The Gloves We’ll Wear On Mars
The design challenge that’ll make or break survival on the Red Planet
Living on Mars — which Elon Musk predicts we’ll do in some form by 2024 — will no doubt pose hardships and challenges. And there’s going to be plenty of manual labor. It’s prohibitively expensive to ship construction supplies 34 million miles, so the first settlers will do what settlers have always done: build by hand, with local materials. Sure, those made-from-regolith bricks and water-based windows will probably be 3-D printed, but those materials will still need moving and stacking by hand. Exploring and surveying the planet, doing geological research, and locating ideal habitation areas will involve manual labor, too.
This is nothing new for humans. We’ve built one world by hand, we can probably build another — even in harsh UV light, subzero temperatures, and a lethally low-pressure atmosphere. But if opposable thumbs were key to the evolution of human civilization, and humanity can’t be naked against the Martian elements, then it’s an unexpected and unglamorous factor that will determine whether or not we succeed: gloves.

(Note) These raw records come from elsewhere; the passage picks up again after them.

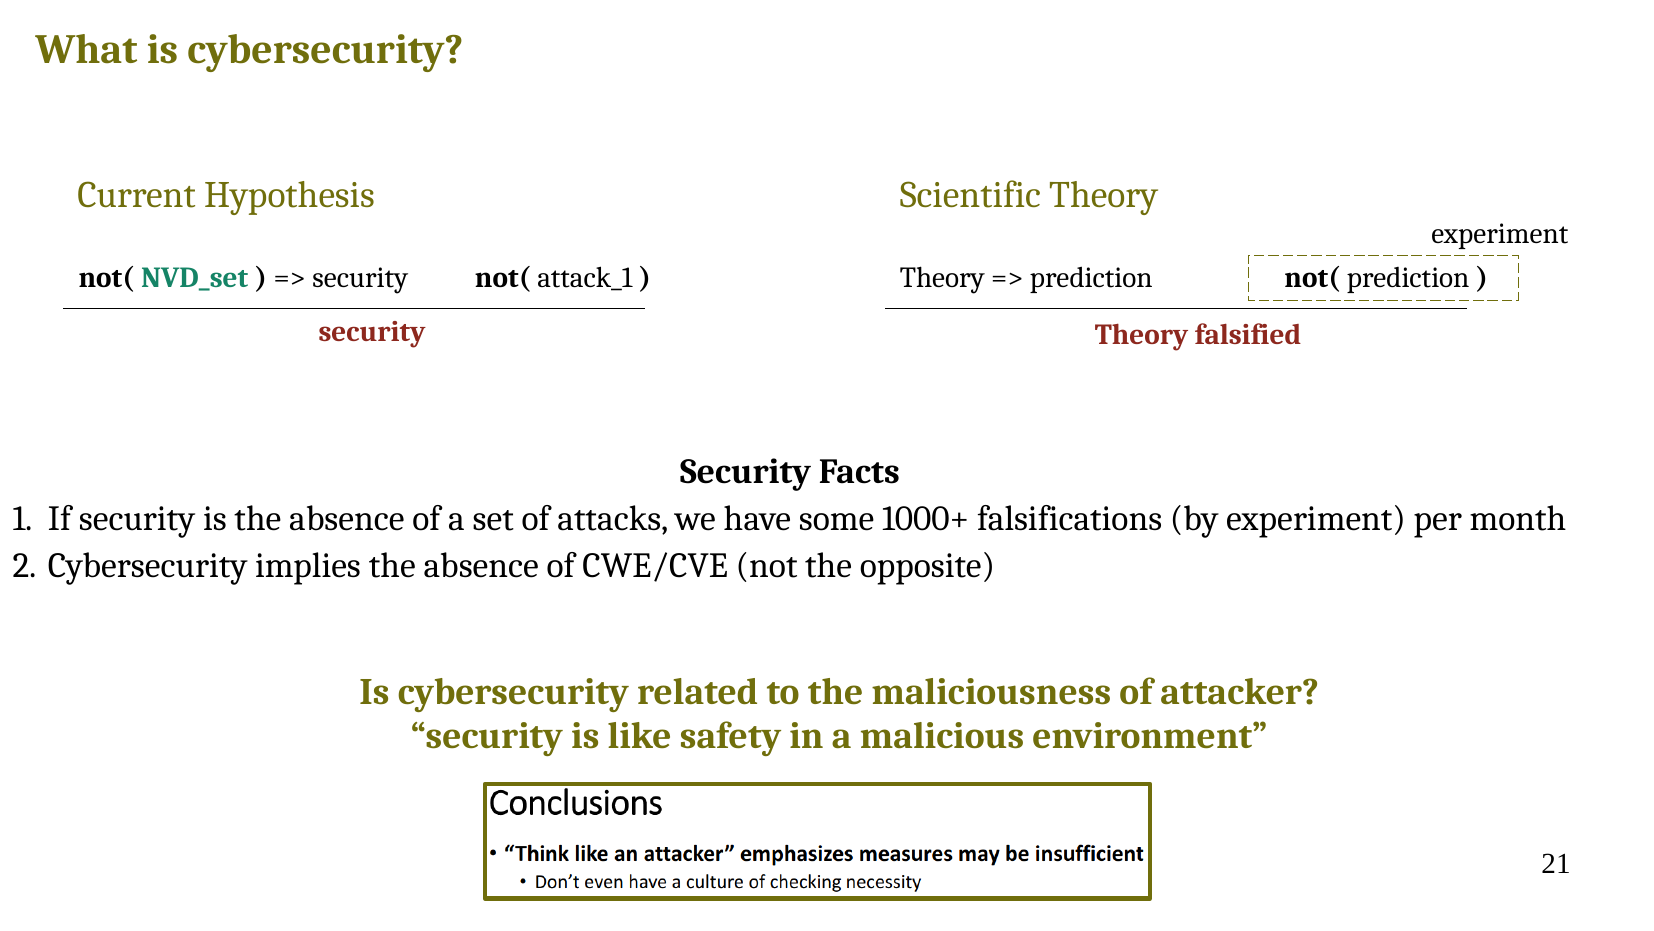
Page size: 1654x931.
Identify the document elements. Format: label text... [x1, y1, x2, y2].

text_box Current Hypothesis [62, 166, 406, 226]
text_box not( attack_1 ) [460, 253, 690, 338]
text_box Is cybersecurity related to the maliciousness of attacker? “security is like safety in a malicious environment” [315, 663, 1365, 767]
text_box Scientific Theory [885, 166, 1185, 226]
text_box security [303, 308, 467, 358]
text_box What is cybersecurity? [20, 18, 496, 83]
text_box not( NVD_set ) => security [63, 253, 435, 338]
picture [487, 786, 1148, 896]
text_box not( prediction ) [1269, 253, 1519, 309]
text_box Theory => prediction [885, 253, 1186, 303]
text_box Theory falsified [1080, 310, 1336, 361]
text_box experiment [1416, 210, 1591, 260]
text_box Security Facts If security is the absence of a set of attacks, we have some 1000+ falsifications (by experiment) per month Cybersecurity implies the absence of CWE/CVE (not the opposite) [0, 444, 1654, 639]
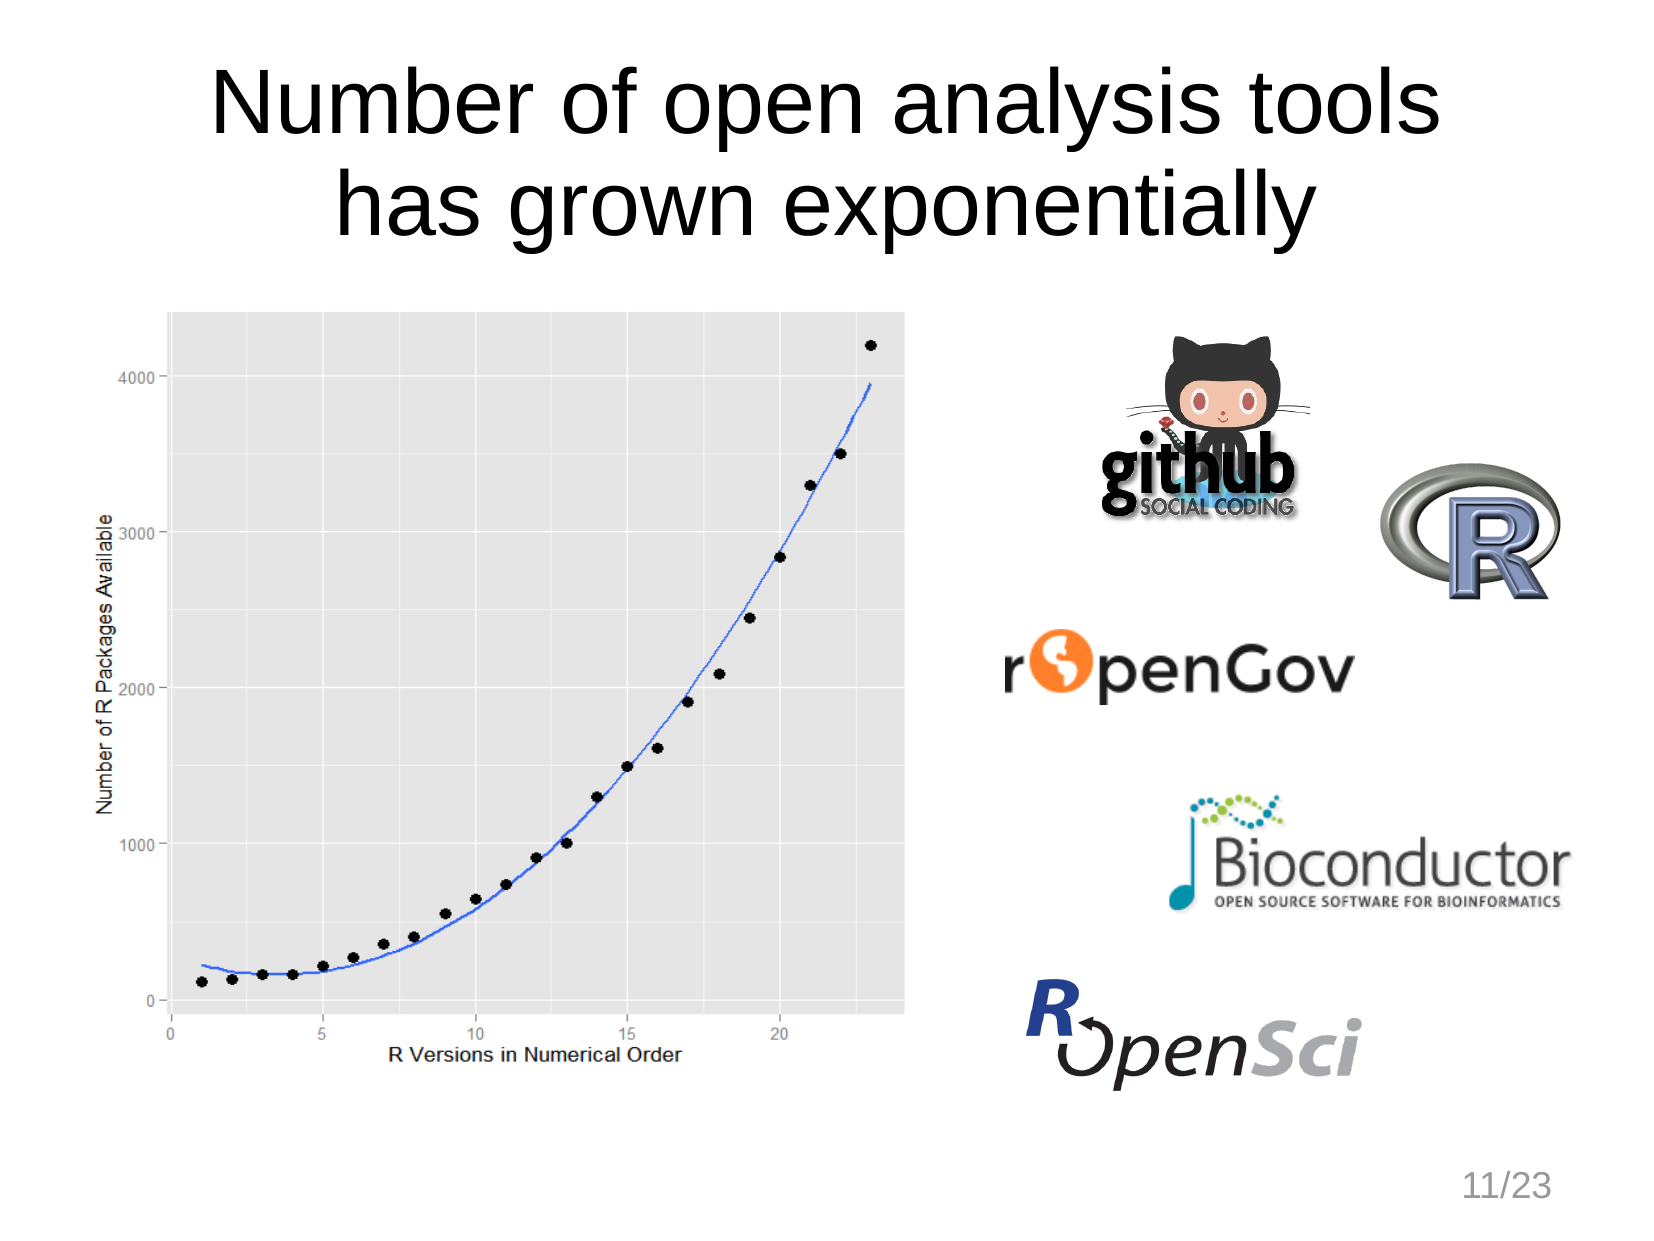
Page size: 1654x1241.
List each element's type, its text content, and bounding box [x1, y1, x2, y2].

“Hands are the essence of the human being and the way we manifest change in the world.”
What kind of gloves? That we don’t know yet. Because human hands are so complex, designing a glove is almost as complicated as creating an entire Mars suit. Dr. Sheyna Gifford, a physician at Washington University, spent a year in a Mars-analog mission, HI-SEAS IV, atop Hawaii’s Mauna Kea, during which she wore a suit and gloves each time she went outside her domed home. To her, the ideal glove would need to be completely protective, and yet not restrict movement or flexibility. “It assists you in grasping and manipulating objects,” she says. “It interacts seamlessly with touchscreens. It provides feedback on pressure, temperature, and texture as exquisitely as your own fingers, while completely protecting you from the elements.”